消費市場の成熟化、消費者の嗜好の多様化、ネット販売の拡大などにより、商品ライフサイクルの短命化が進み、「大量生産大量販売」の時代は終わり、「少量多品種販売」の時代に入っている。
そうした中、同社の顧客である化粧品・トイレタリー用品メーカー等が面している課題は、「製品開発期間の短縮化」や「経費削減」。
自社による容器開発を抑制する傾向を強めるこれらメーカーにとっては、必要な容器を必要なタイミングに必要な数量だけ調達できるスタンダードボトルを採用する機会は今後益々増大するものと考えられる。

* [やること]: 掲載文から、「そうした中、同社の顧客である」を含む語句で始まり「々増大するものと考えられる。」で終わる部分を一字も変えずに書き出すこと。 ここに並ぶ行は、この作業では使わない。

* [提示資料]:
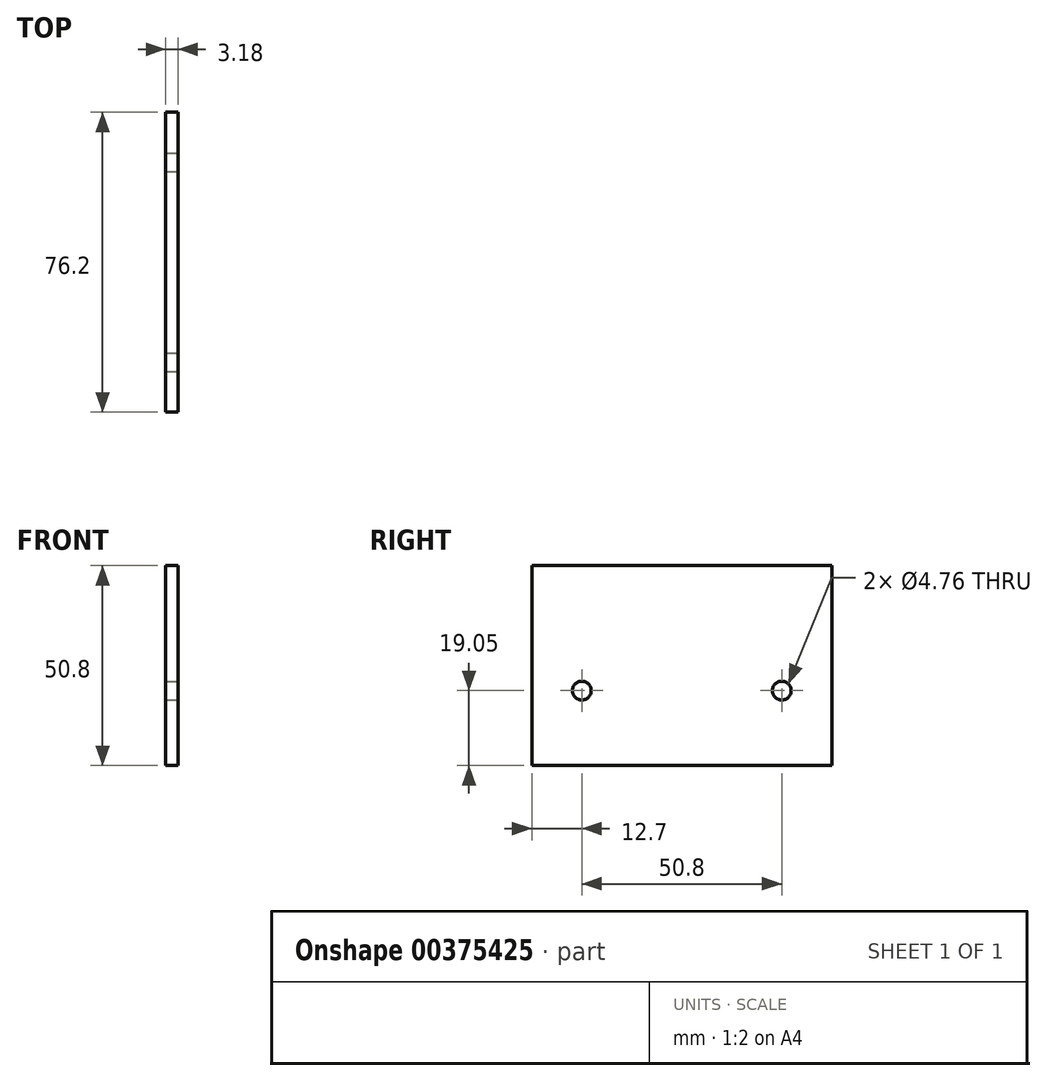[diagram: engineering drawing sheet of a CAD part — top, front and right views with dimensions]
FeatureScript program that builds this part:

* [解答例]:
そうした中、同社の顧客である化粧品・トイレタリー用品メーカー等が面している課題は、「製品開発期間の短縮化」や「経費削減」。
自社による容器開発を抑制する傾向を強めるこれらメーカーにとっては、必要な容器を必要なタイミングに必要な数量だけ調達できるスタンダードボトルを採用する機会は今後益々増大するものと考えられる。